Sunday, November 14, 2010

Old Dog Meets Best and Brightest

At least a third of the people in the room with me today were not even born when I attended my first ever Scientific Assembly of the American College of Emergency Physicians (ACEP) in 1975. That meeting was held in Las Vegas, which makes it all the more remarkable that I remember any of it.  (Can you say "Palomino"?)


At that time I had recently completed a surgical internship, and even more recently eschewed a promising neurosurgery residency to become one of those new "ER Docs" who limited their practice to the hospital "Emergency Room." I was one of about 5,000 early members of the College, all of whom were "second-career" emergency physicians like me. The specialty of emergency medicine was not yet recognized in the house of medicine (AMA), and the American Board of Emergency Medicine was merely a dream in the heads of the hardy pioneers who founded ACEP. They established the College to support the continuing medical education of us second career docs. In the absence of any formal body of knowledge or curriculum that was a daunting task.
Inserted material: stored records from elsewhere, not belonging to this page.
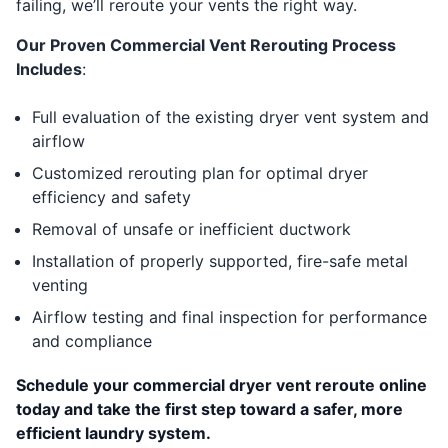
failing, we’ll reroute your vents the right way.
Our Proven Commercial Vent Rerouting Process
Includes
:
Full evaluation of the existing dryer vent system and
airflow
Customized rerouting plan for optimal dryer
efficiency and safety
Removal of unsafe or inefficient ductwork
Installation of properly supported, fire-safe metal
venting
Airflow testing and final inspection for performance
and compliance
Schedule your commercial dryer vent reroute online
today and take the first step toward a safer, more
efficient laundry system.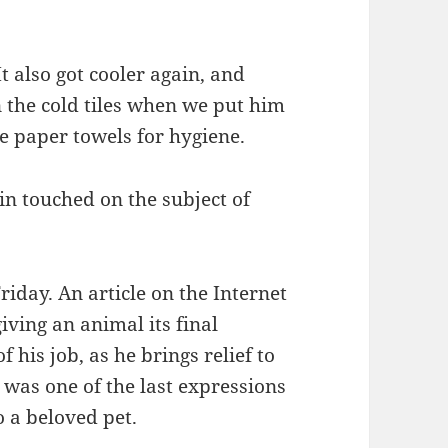
t also got cooler again, and
on the cold tiles when we put him
e paper towels for hygiene.
in touched on the subject of
iday. An article on the Internet
iving an animal its final
f his job, as he brings relief to
t was one of the last expressions
 a beloved pet.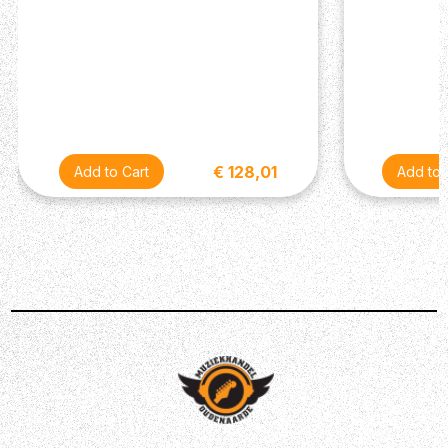
€ 128,01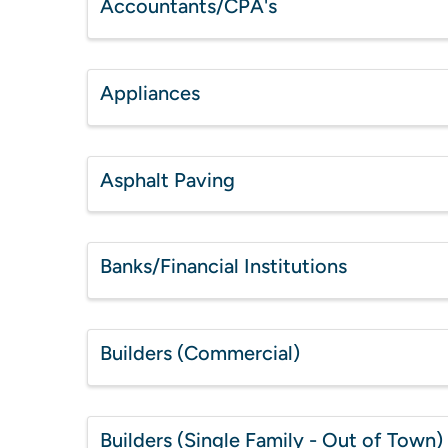
Accountants/CPA's
Appliances
Asphalt Paving
Banks/Financial Institutions
Builders (Commercial)
Builders (Single Family - Out of Town)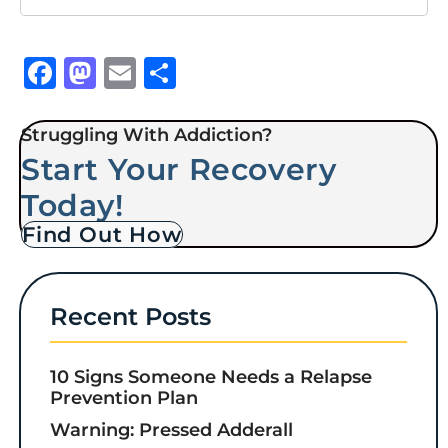
Facebook
Mastodon
Email
Share
Struggling With Addiction?
Start Your Recovery
Today!
Find Out How
Recent Posts
10 Signs Someone Needs a Relapse
Prevention Plan
Warning: Pressed Adderall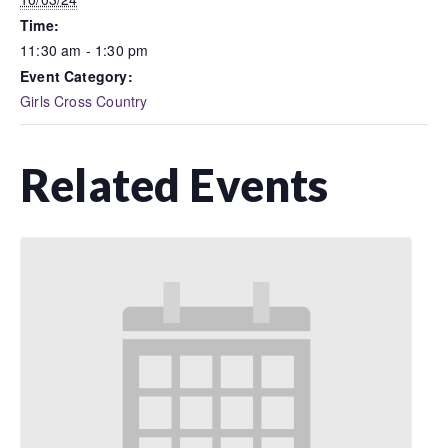
Time:
11:30 am - 1:30 pm
Event Category:
Girls Cross Country
Related Events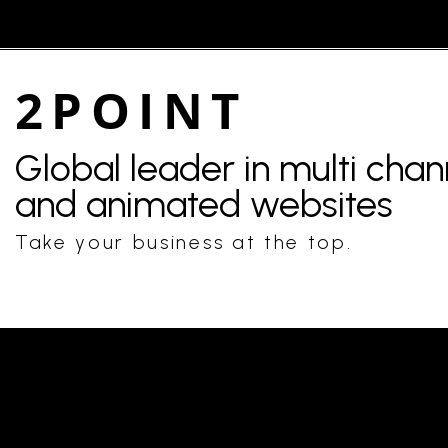
2POINT
Global leader in multi cha
and animated websites
Take your business at the top.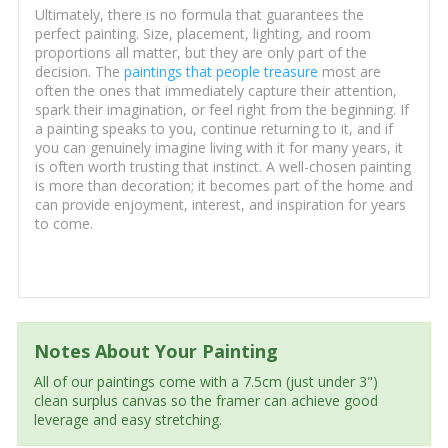
Ultimately, there is no formula that guarantees the
perfect painting. Size, placement, lighting, and room
proportions all matter, but they are only part of the
decision. The
paintings that people treasure
most are
often the ones that immediately capture their attention,
spark their imagination, or feel right from the beginning. If
a painting speaks to you, continue returning to it, and if
you can genuinely imagine living with it for many years, it
is often worth trusting that instinct. A well-chosen painting
is more than decoration; it becomes part of the home and
can provide enjoyment, interest, and inspiration for years
to come.
Notes About Your Painting
All of our paintings come with a 7.5cm (just under 3")
clean surplus canvas so the framer can achieve good
leverage and easy stretching.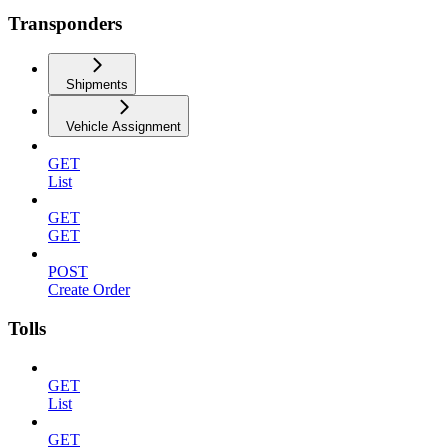
Transponders
Shipments
Vehicle Assignment
GET
List
GET
GET
POST
Create Order
Tolls
GET
List
GET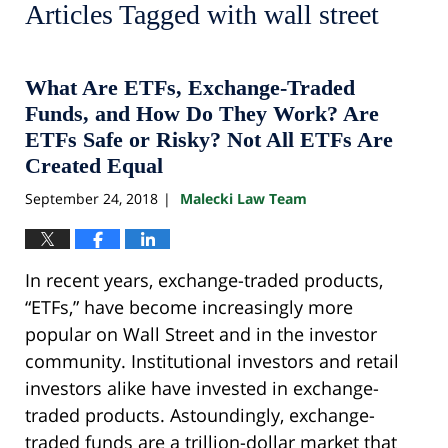
Articles Tagged with
wall street
What Are ETFs, Exchange-Traded
Funds, and How Do They Work? Are
ETFs Safe or Risky? Not All ETFs Are
Created Equal
September 24, 2018
Malecki Law Team
|
In recent years, exchange-traded products,
“ETFs,” have become increasingly more
popular on Wall Street and in the investor
community. Institutional investors and retail
investors alike have invested in exchange-
traded products. Astoundingly, exchange-
traded funds are a trillion-dollar market that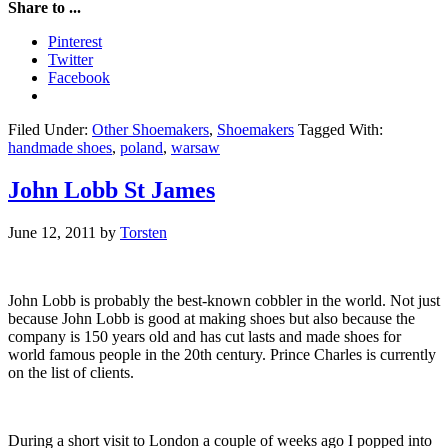
Share to ...
Pinterest
Twitter
Facebook
Filed Under:
Other Shoemakers
,
Shoemakers
Tagged With:
handmade shoes
,
poland
,
warsaw
John Lobb St James
June 12, 2011
by
Torsten
John Lobb is probably the best-known cobbler in the world. Not just
because John Lobb is good at making shoes but also because the
company is 150 years old and has cut lasts and made shoes for
world famous people in the 20th century. Prince Charles is currently
on the list of clients.
During a short visit to London a couple of weeks ago I popped into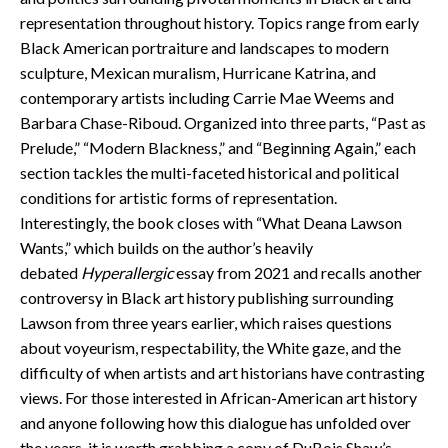
representation throughout history. Topics range from early
Black American portraiture and landscapes to modern
sculpture, Mexican muralism, Hurricane Katrina, and
contemporary artists including Carrie Mae Weems and
Barbara Chase-Riboud. Organized into three parts, “Past as
Prelude,” “Modern Blackness,” and “Beginning Again,” each
section tackles the multi-faceted historical and political
conditions for artistic forms of representation.
Interestingly, the book closes with “What Deana Lawson
Wants,” which builds on the author’s heavily
debated
Hyperallergic
essay from 2021 and recalls another
controversy in Black art history publishing surrounding
Lawson from three years earlier, which raises questions
about voyeurism, respectability, the White gaze, and the
difficulty of when artists and art historians have contrasting
views. For those interested in African-American art history
and anyone following how this dialogue has unfolded over
the years, it is worth grabbing a copy of DuBois Shaw’s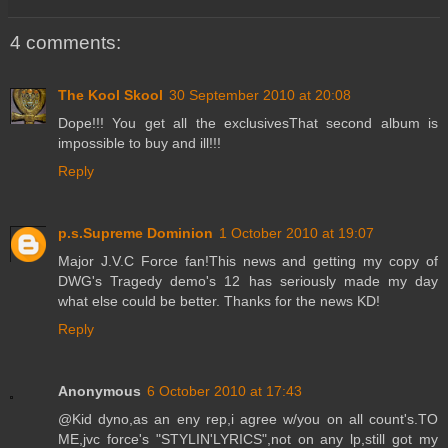
4 comments:
The Kool Skool
30 September 2010 at 20:08
Dope!!! You get all the exclusivesThat second album is
impossible to buy and ill!!!
Reply
p.s.Supreme Dominion
1 October 2010 at 19:07
Major J.V.C Force fan!This news and getting my copy of
DWG's Tragedy demo's 12 has seriously made my day
what else could be better. Thanks for the news KD!
Reply
Anonymous
6 October 2010 at 17:43
@Kid dyno,as an eny rep,i agree w/you on all count's.TO
ME,jvc force's "STYLIN'LYRICS",not on any lp,still got my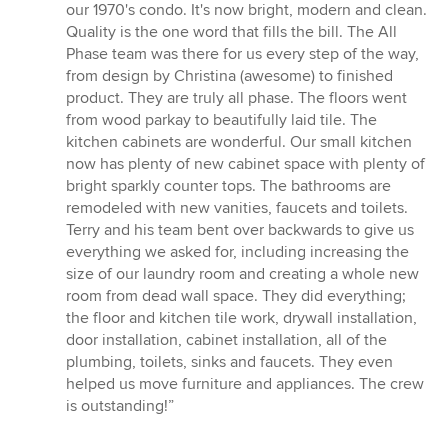
5
our 1970's condo. It's now bright, modern and clean.
out
Quality is the one word that fills the bill. The All
of
Phase team was there for us every step of the way,
5
from design by Christina (awesome) to finished
stars
product. They are truly all phase. The floors went
from wood parkay to beautifully laid tile. The
kitchen cabinets are wonderful. Our small kitchen
now has plenty of new cabinet space with plenty of
bright sparkly counter tops. The bathrooms are
remodeled with new vanities, faucets and toilets.
Terry and his team bent over backwards to give us
everything we asked for, including increasing the
size of our laundry room and creating a whole new
room from dead wall space. They did everything;
the floor and kitchen tile work, drywall installation,
door installation, cabinet installation, all of the
plumbing, toilets, sinks and faucets. They even
helped us move furniture and appliances. The crew
is outstanding!”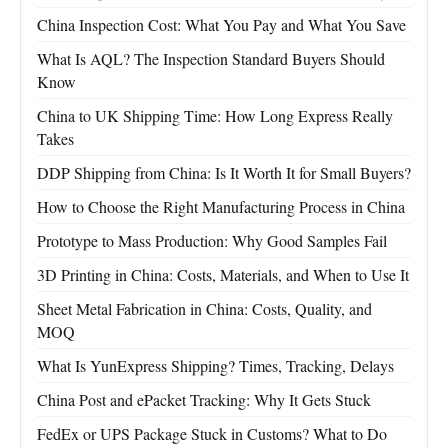
China Inspection Cost: What You Pay and What You Save
What Is AQL? The Inspection Standard Buyers Should
Know
China to UK Shipping Time: How Long Express Really
Takes
DDP Shipping from China: Is It Worth It for Small Buyers?
How to Choose the Right Manufacturing Process in China
Prototype to Mass Production: Why Good Samples Fail
3D Printing in China: Costs, Materials, and When to Use It
Sheet Metal Fabrication in China: Costs, Quality, and
MOQ
What Is YunExpress Shipping? Times, Tracking, Delays
China Post and ePacket Tracking: Why It Gets Stuck
FedEx or UPS Package Stuck in Customs? What to Do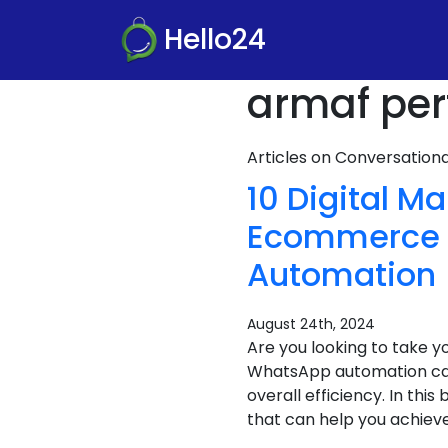
Hello24
armaf per
Articles on Conversatio
10 Digital M
Ecommerce S
Automation
August 24th, 2024
Are you looking to take 
WhatsApp automation can
overall efficiency. In th
that can help you achieve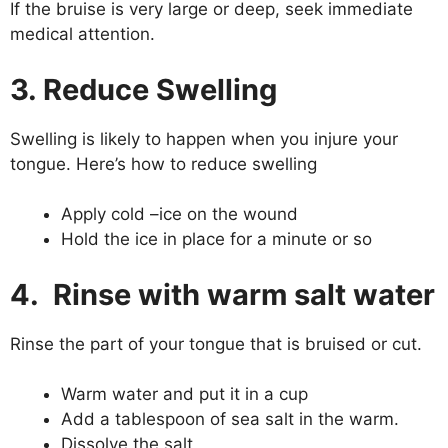
If the bruise is very large or deep, seek immediate
medical attention.
3. Reduce Swelling
Swelling is likely to happen when you injure your
tongue. Here’s how to reduce swelling
Apply cold –ice on the wound
Hold the ice in place for a minute or so
4. Rinse with warm salt water
Rinse the part of your tongue that is bruised or cut.
Warm water and put it in a cup
Add a tablespoon of sea salt in the warm.
Dissolve the salt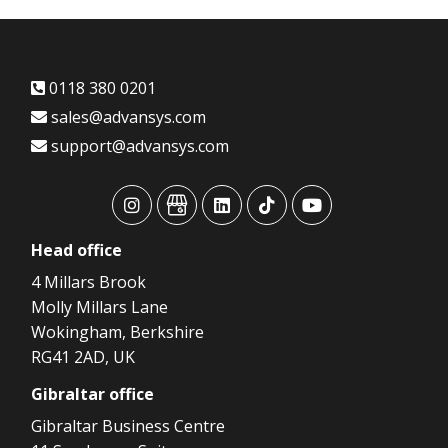
0118 380 0201
sales@advansys.com
support@advansys.com
advansys
advansys
advansys
advansys
advansys
Head
office
4 Millars Brook
Molly Millars Lane
Wokingham, Berkshire
RG41 2AD, UK
Gibraltar
office
Gibraltar Business Centre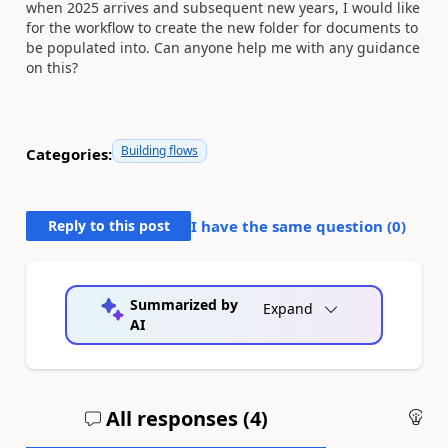
when 2025 arrives and subsequent new years, I would like
for the workflow to create the new folder for documents to
be populated into. Can anyone help me with any guidance
on this?
Building flows
Categories:
Reply to this post
I have the same question (
0
)
Summarized by
Expand
AI
All responses (
4
)
An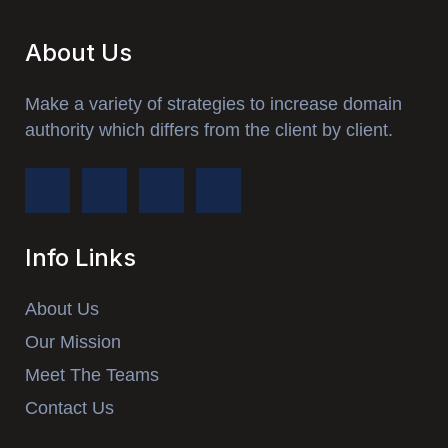
About Us
Make a variety of strategies to increase domain
authority which differs from the client by client.
Info Links
About Us
Our Mission
Meet The Teams
Contact Us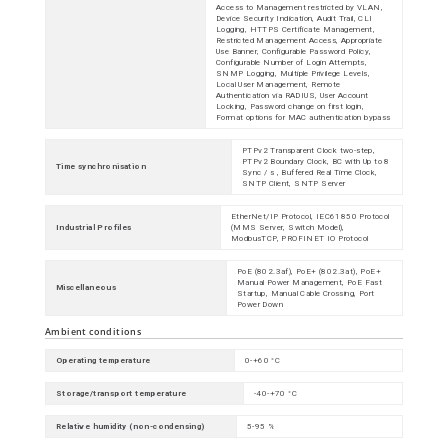
Access to Management restricted by VLAN,
Device Security Indication, Audit Trail, CLI
Logging, HTTPS Certificate Management,
Restricted Management Access, Appropriate
Use Banner, Configurable Password Policy,
Configurable Number of Login Attempts,
SNMP Logging, Multiple Privilege Levels,
Local User Management, Remote
Authentication via RADIUS, User Account
Locking, Password change on first login,
Format options for MAC authentication bypass
PTPv2 Transparent Clock two-step,
PTPv2 Boundary Clock, BC with Up to 8
Time synchronisation
Sync / s , Buffered Real Time Clock,
SNTP Client, SNTP Server
EtherNet/IP Protocol, IEC61850 Protocol
Industrial Profiles
(MMS Server, Switch Model),
ModbusTCP, PROFINET IO Protocol
PoE (802.3af), PoE+ (802.3at), PoE+
Manual Power Management, PoE Fast
Miscellaneous
Startup, Manual Cable Crossing, Port
Power Down
Ambient conditions
Operating temperature
0-+60 °C
Storage/transport temperature
-40-+70 °C
Relative humidity (non-condensing)
5-95 %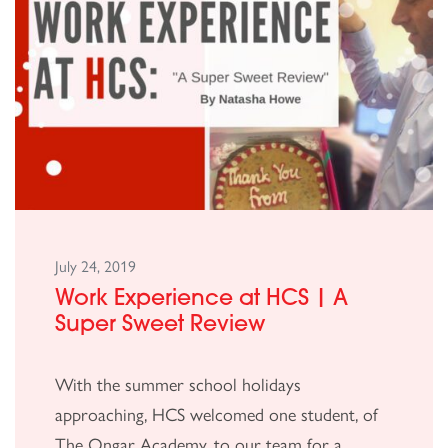
July 24, 2019
Work Experience at HCS | A
Super Sweet Review
With the summer school holidays
approaching, HCS welcomed one student, of
The Ongar Academy, to our team for a...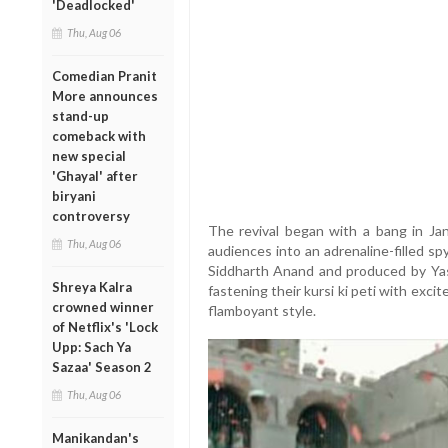
'Deadlocked'
Thu, Aug 06
Comedian Pranit
More announces
stand-up
comeback with
new special
'Ghayal' after
biryani
controversy
The revival began with a bang in Jan
Thu, Aug 06
audiences into an adrenaline-filled sp
Siddharth Anand and produced by Yash
Shreya Kalra
fastening their kursi ki peti with exc
crowned winner
flamboyant style.
of Netflix's 'Lock
Upp: Sach Ya
Sazaa' Season 2
Thu, Aug 06
Manikandan's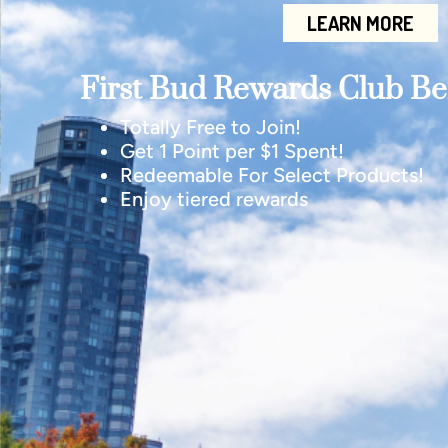
LEARN MORE
First Bud Rewards Club Ben
Totally Free to Join!
Get 1 Point per $1 Spent!
Redeemable For Select Products!
Enjoy tiered rewards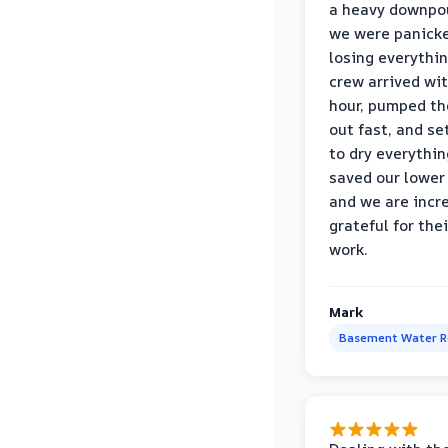
a heavy downpou
we were panick
losing everythin
crew arrived wi
hour, pumped th
out fast, and se
to dry everythin
saved our lower 
and we are incr
grateful for thei
work.
Mark
Basement Water 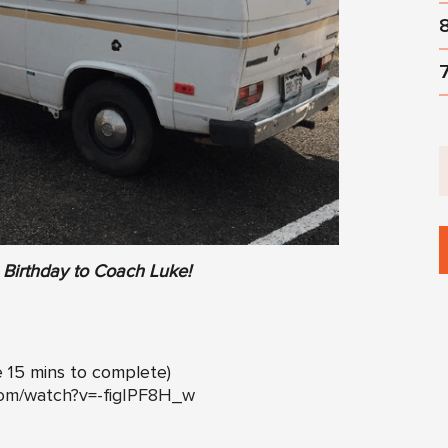
Birthday to Coach Luke!
e 15 mins to complete)
com/watch?v=-figIPF8H_w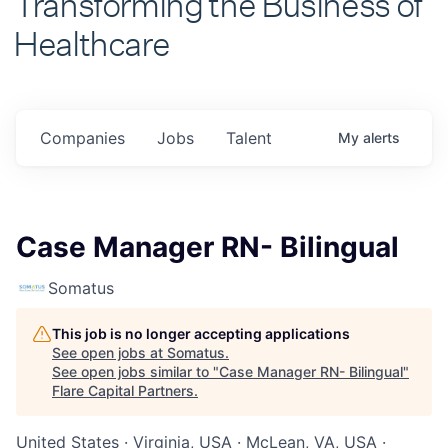
Healthcare
Companies
Jobs
Talent
My
alerts
Case Manager RN- Bilingual
Somatus
This job is no longer accepting applications
See open jobs at
Somatus
.
See open jobs similar to "
Case Manager RN- Bilingual
"
Flare Capital Partners
.
United States · Virginia, USA · McLean, VA, USA ·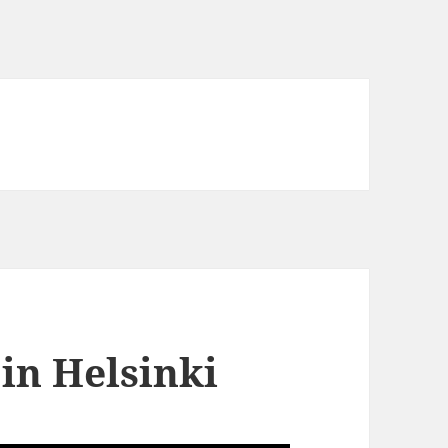
in Helsinki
Although details might vary from one ER Doc to the next in those days, my breadth of medical knowledge contained Swiss cheese-like holes that required rapid filling before I could safely treat emergency department patients while practicing (literally) this "newest specialty in medicine." I felt very comfortable diagnosing surgical or neurologic disease and managing victims of traumatic injury. But hand me an electrocardiogram, and I had difficulty knowing which end of the paper was up, let alone recognizing subtle indications of what nowadays is termed "acute coronary syndrome."


Over the ensuing years the College succeeded in winning support for the formal recognition of the specialty of emergency medicine by defining a body of knowledge and core content. The American Board of Emergency Medicine became a reality, and I eventually became not only a diplomate but an oral examiner. Training of emergency physicians progressed from the pick up games of those early ACEP meetings to a formal curriculum adroitly taught by ACGME-accredited residencies in emergency medicine. The specialty rapidly became so popular that positions in EM residencies were among the most sought after in the entire house of medicine. In those days we boasted that emergency medicine attracted the "best and brightest" graduates of the US medical education system.


My naval career gradually drew me away from the emergency department as I became more involved in executive and operational medicine. But recently I decided that my previously home-grown emergency medicine skills were long overdue for refreshment...a decision driven in no small part by approaching retirement from the Navy. So I signed up for and endured trans-Pacific travel in the very back of a JAL 777 to attend a course entitled, "Essentials of Emergency Medicine 2010" in San Francisco.


Wow! Talk about the best and brightest! The quality of evidence-based knowledge and education here blows me away. We're talking major leagues here, folks. Looking back on my early days as a leader in the specialty, I feel as if I'm awakening from a long sleep to find a dream come true. In those very early ACEP Scientific Assemblies we had to rely on educators from other specialties to teach us the various aspects of our "specialty in breadth." Those presenters were often irrelevant to ED practice, simply reflecting their own specialty perspective (or bias).


Today a cadre of emergency medicine superstars, most of them from one program as USC LA County, presented topic after topic, fully researched and developed to a depth of understanding and practical relevance to the emergency physician, and more importantly the ED patient, that we barely fathomed in those early days. These are indeed, in every sense of the term, the best and the brightest stars in the house of medicine. I must add that the audience, hailing from throughout the U.S., Canada, and abroad, contains many similar luminaries.


This experience moves me to extreme optimism about the quality of emergency care available to U.S. citizens and beyond, now forty plus years after those early visionaries of ACEP devoted their time and energies, sometimes against formidable opposition, to achieve that very end. Names like Wiegenstein, Mills, Rupke, Krome, Mangold, Rosen, Hannas, Haeck, Riggs, Podgorny and many others resonate deeply in my mind this evening. The best and brightest of today truly do stand on the shoulders of those bold-thinking, dedicated giants from the early days of our specialty.


For my own part, a highlight of my attendance at "Essentials" yesterday was the EKG session. Looking at the first of a series of practice EKGs, I recognized -- within mere seconds -- that I was holding it upside down. Now what was that cardiac rhythm...?

2 comments:

Sebastian said...

My father-in-law has been in the fire service since around the same time as your early ED days. One of our favorite family fun activities is to get him, my husband (a volunteer firefighter/EMT from the 1990s) and my brother-in-law (a pretty young professional & volunteer firefighter) all in the same room to watch old episodes of Emergency!

My brother-in-law will start shaking his head at some strange thing they are doing or old piece of equipment, while my father-in-law is reminiscing about when it was new in his department.

Mike J. Krentz said...

I remember the time Johnny Gage started his own IV on that show, which seemed far-fetched to me. Then one day an Arizona paramedic did just that.